To determine if the CD4⁺ effectors derived from tumour lesions also had the potential to kill by Fas engagement, we first evaluated the ability of TIL cell lines to express FasL. Bulk cultures, maintained in IL-2 for 6 or more days after restimulation with PHA and feeder cells, showed little expression of FasL. However, when we tested the same cell lines 3 h after stimulation with either PMA and ionomycin, anti-CD3 or PHA (without feeder cells), we observed increased FasL expression in all the tested cell lines, suggesting transient expression after stimulation (Fig. 3).
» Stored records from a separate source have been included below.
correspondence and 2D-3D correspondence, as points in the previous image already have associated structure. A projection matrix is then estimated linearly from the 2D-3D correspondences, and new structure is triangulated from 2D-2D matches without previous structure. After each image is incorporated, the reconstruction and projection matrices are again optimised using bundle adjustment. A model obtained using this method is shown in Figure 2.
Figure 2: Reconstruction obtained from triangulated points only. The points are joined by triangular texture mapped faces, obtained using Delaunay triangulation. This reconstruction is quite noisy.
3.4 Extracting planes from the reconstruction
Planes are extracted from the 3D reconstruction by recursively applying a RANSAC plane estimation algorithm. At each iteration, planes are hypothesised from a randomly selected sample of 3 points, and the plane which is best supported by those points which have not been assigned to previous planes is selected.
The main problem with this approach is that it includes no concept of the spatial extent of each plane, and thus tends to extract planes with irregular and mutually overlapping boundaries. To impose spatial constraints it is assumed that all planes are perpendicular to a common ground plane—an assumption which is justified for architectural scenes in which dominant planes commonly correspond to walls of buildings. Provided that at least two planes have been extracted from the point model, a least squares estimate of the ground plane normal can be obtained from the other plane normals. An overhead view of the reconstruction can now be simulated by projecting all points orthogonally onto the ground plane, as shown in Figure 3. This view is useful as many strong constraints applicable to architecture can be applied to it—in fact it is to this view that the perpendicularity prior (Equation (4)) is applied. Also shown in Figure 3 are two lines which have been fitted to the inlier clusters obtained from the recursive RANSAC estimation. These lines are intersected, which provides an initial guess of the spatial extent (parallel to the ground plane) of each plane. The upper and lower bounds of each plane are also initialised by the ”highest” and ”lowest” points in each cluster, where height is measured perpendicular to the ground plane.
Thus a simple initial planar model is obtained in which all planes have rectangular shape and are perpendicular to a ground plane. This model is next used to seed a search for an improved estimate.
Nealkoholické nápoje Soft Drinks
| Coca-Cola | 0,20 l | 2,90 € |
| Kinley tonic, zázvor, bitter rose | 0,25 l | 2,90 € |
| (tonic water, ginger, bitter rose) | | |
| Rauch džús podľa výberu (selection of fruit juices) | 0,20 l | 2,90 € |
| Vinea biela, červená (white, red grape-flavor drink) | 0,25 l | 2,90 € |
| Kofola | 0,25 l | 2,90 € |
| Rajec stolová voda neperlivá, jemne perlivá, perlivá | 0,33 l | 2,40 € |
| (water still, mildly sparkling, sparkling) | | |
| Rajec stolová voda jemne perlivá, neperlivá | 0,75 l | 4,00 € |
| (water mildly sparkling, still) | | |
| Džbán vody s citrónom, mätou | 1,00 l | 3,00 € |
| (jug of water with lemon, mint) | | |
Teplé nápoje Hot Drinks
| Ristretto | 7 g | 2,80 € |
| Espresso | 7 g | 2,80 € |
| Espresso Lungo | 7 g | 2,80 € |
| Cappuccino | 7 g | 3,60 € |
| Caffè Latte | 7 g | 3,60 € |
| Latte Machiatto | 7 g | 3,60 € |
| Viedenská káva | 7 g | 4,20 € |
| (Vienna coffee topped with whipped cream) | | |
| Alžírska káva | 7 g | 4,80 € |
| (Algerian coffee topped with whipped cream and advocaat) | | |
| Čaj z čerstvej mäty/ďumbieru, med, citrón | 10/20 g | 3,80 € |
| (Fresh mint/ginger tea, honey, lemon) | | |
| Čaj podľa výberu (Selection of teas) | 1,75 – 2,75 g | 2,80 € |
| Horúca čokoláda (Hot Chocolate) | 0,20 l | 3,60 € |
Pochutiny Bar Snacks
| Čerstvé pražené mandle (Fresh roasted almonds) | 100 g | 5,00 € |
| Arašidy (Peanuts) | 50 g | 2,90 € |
To assess the ability of CD4⁺ TIL cells to kill via Fas–FasL interactions, we developed a model using a Fas-sensitive target. As shown in Table 1, among the tumour cell lines derived in our laboratory from fresh tumours, only the M-3 targets were susceptible to some Fas-mediated apoptosis (19%). We therefore tested the ability of the melanoma-derived TIL CD4⁺ cell line M-3 and some of the Mel-EW CD4⁺ clones to induce killing of the Fas-sensitive target cell lines Jurkat and M-3. The K562 cell line was used as a Fas-insensitive control. FasL expression on effector cells was enhanced by pre-incubation with anti-CD3 antibodies for 3 h before performing the cytotoxic assay (representative of duplicate experiments). As shown in Fig. 4, the M3 (Fig. 4a) and Jurkat targets (Fig. 4b) were lysed in the presence of anti-CD3 antibody with or without anti-Fas or EDTA (P < 0.05 versus IL-2 alone). In contrast, K562 cells (Fig. 4c) were not lysed significantly by the EW clones, even in the presence of anti-CD3 antibody and added anti-Fas and EGTA. The M-3 TIL bulk had anti-K562 activity even in IL-2, which was not enhanced significantly by anti-CD3 or anti-Fas antibody, indicating the Fas-independent lysis of this target.

Cells cultured in IL-2 alone (which expressed low levels of FasL, see Fig. 3) showed no killing of the M-3 target (Fig. 4a). With Jurkat (Fig. 4b) and K562 (Fig. 4c) targets, the M-3 TIL bulk cultured in IL-2 alone showed some cytotoxic activity. After activation with anti-CD3, M-3 cells and two EW clones (EW-2E5 and EW-2E10) could lyse the Jurkat (Fig. 4b) and (to a lesser degree), the M-3 targets (Fig. 4a). Killing was consistent with the differential Fas sensitivity of Jurkat and M3 cell lines (Table 1).

Killing of Jurkat by M-3 bulk and EW clones was inhibited by anti-Fas antibody, but EGTA induced little or no inhibition (Fig. 4b). On the other hand, lysis of the M-3 target by M-3 bulk and clone EW-2E5 appeared to be mediated by both Ca²⁺- and Fas-dependent mechanisms, since some inhibition could be observed with both EGTA and anti-Fas (Fig. 4a). Lysis of this target by clone 2E10 could not be blocked by either EGTA or anti-Fas, thus precluding a delineation of the mechanism involved in this interaction. Killing of the Fas-resistant K562 target by M-3 bulk could be inhibited only by EGTA, and not by anti-Fas, confirming that killing of this target occurred in a Ca²⁺-dependent, Fas-independent fashion.